● Instructions to follow:
Where a picture occurs in the data, omit it, and copy all remaining data exactly.

● Recorded information:
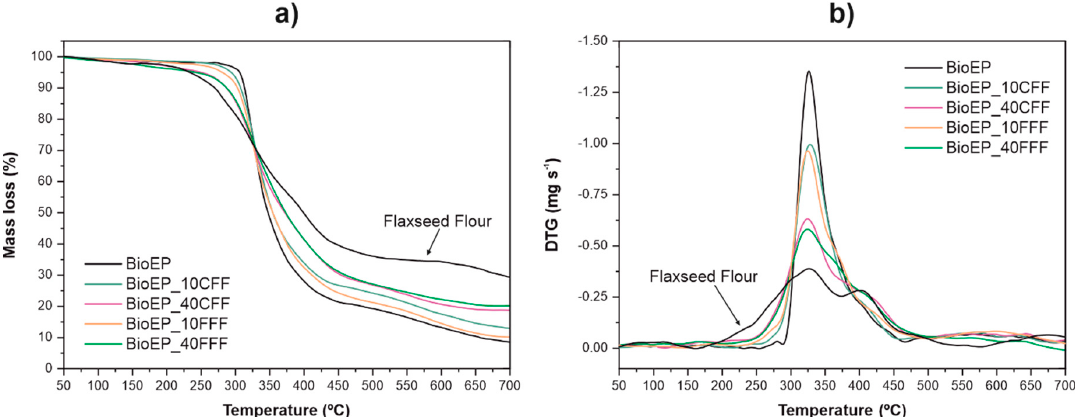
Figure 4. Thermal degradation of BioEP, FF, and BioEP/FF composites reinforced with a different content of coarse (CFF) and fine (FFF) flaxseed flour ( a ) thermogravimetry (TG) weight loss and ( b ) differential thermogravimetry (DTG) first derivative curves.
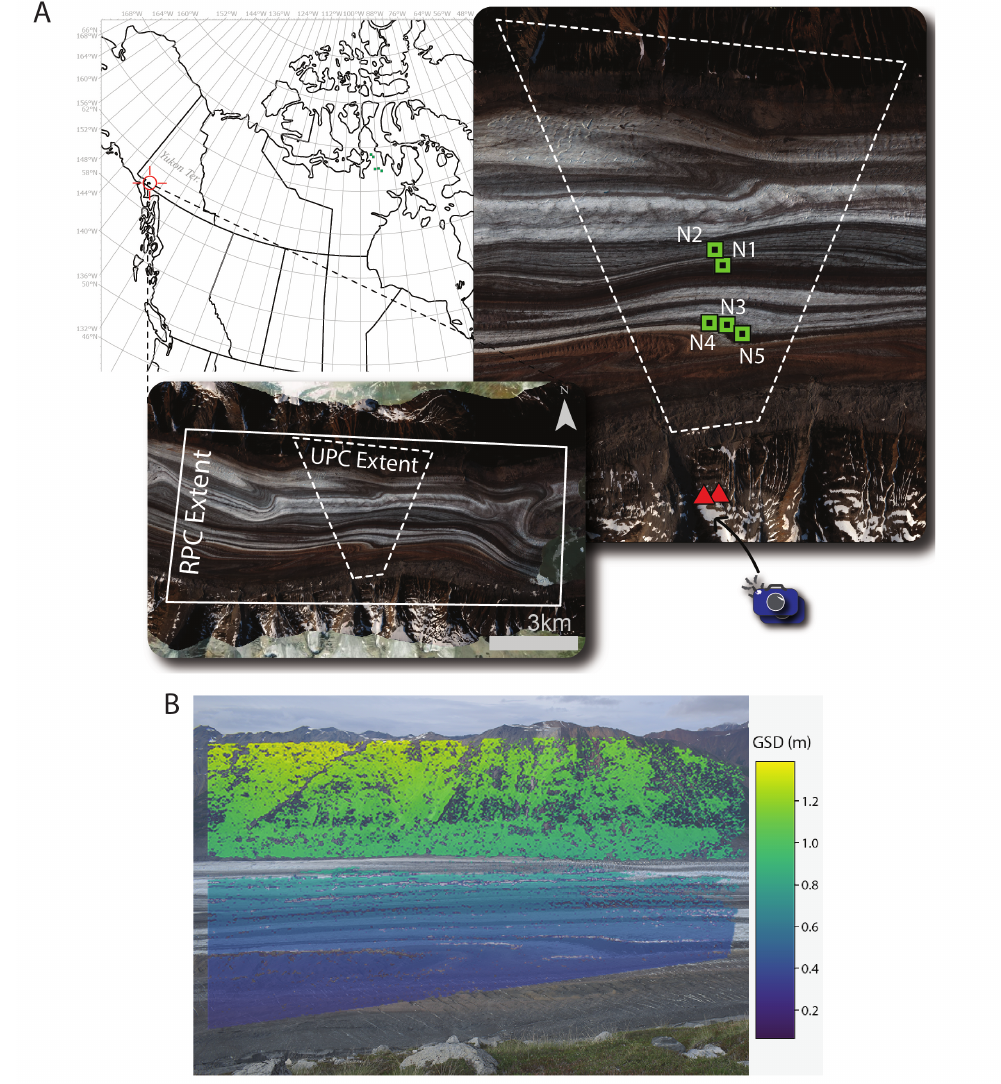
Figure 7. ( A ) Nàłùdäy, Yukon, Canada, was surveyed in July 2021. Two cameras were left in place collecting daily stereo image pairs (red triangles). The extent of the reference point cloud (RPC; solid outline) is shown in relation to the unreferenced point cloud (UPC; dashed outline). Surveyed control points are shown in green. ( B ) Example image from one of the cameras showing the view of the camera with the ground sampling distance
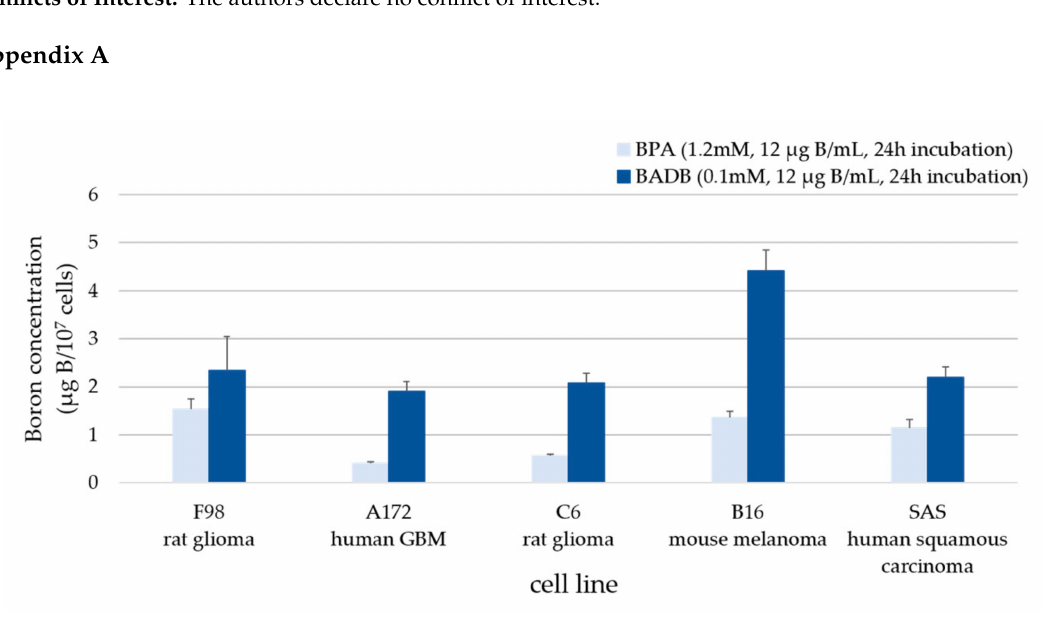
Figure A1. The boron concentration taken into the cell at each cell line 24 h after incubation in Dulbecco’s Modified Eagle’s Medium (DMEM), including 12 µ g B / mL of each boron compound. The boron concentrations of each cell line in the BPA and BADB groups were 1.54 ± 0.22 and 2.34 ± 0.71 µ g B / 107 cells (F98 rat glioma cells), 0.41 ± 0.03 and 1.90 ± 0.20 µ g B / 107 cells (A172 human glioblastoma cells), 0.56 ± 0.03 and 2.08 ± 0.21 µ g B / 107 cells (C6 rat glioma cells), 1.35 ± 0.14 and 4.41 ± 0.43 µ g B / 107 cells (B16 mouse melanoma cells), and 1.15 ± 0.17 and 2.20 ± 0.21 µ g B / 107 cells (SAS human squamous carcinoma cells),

● Task solution:
Figure 4. Thermal degradation of BioEP, FF, and BioEP/FF composites reinforced with a different content of coarse (CFF) and fine (FFF) flaxseed flour ( a ) thermogravimetry (TG) weight loss and ( b ) differential thermogravimetry (DTG) first derivative curves.
Figure 7. ( A ) Nàłùdäy, Yukon, Canada, was surveyed in July 2021. Two cameras were left in place collecting daily stereo image pairs (red triangles). The extent of the reference point cloud (RPC; solid outline) is shown in relation to the unreferenced point cloud (UPC; dashed outline). Surveyed control points are shown in green. ( B ) Example image from one of the cameras showing the view of the camera with the ground sampling distance
Figure A1. The boron concentration taken into the cell at each cell line 24 h after incubation in Dulbecco’s Modified Eagle’s Medium (DMEM), including 12 µ g B / mL of each boron compound. The boron concentrations of each cell line in the BPA and BADB groups were 1.54 ± 0.22 and 2.34 ± 0.71 µ g B / 107 cells (F98 rat glioma cells), 0.41 ± 0.03 and 1.90 ± 0.20 µ g B / 107 cells (A172 human glioblastoma cells), 0.56 ± 0.03 and 2.08 ± 0.21 µ g B / 107 cells (C6 rat glioma cells), 1.35 ± 0.14 and 4.41 ± 0.43 µ g B / 107 cells (B16 mouse melanoma cells), and 1.15 ± 0.17 and 2.20 ± 0.21 µ g B / 107 cells (SAS human squamous carcinoma cells),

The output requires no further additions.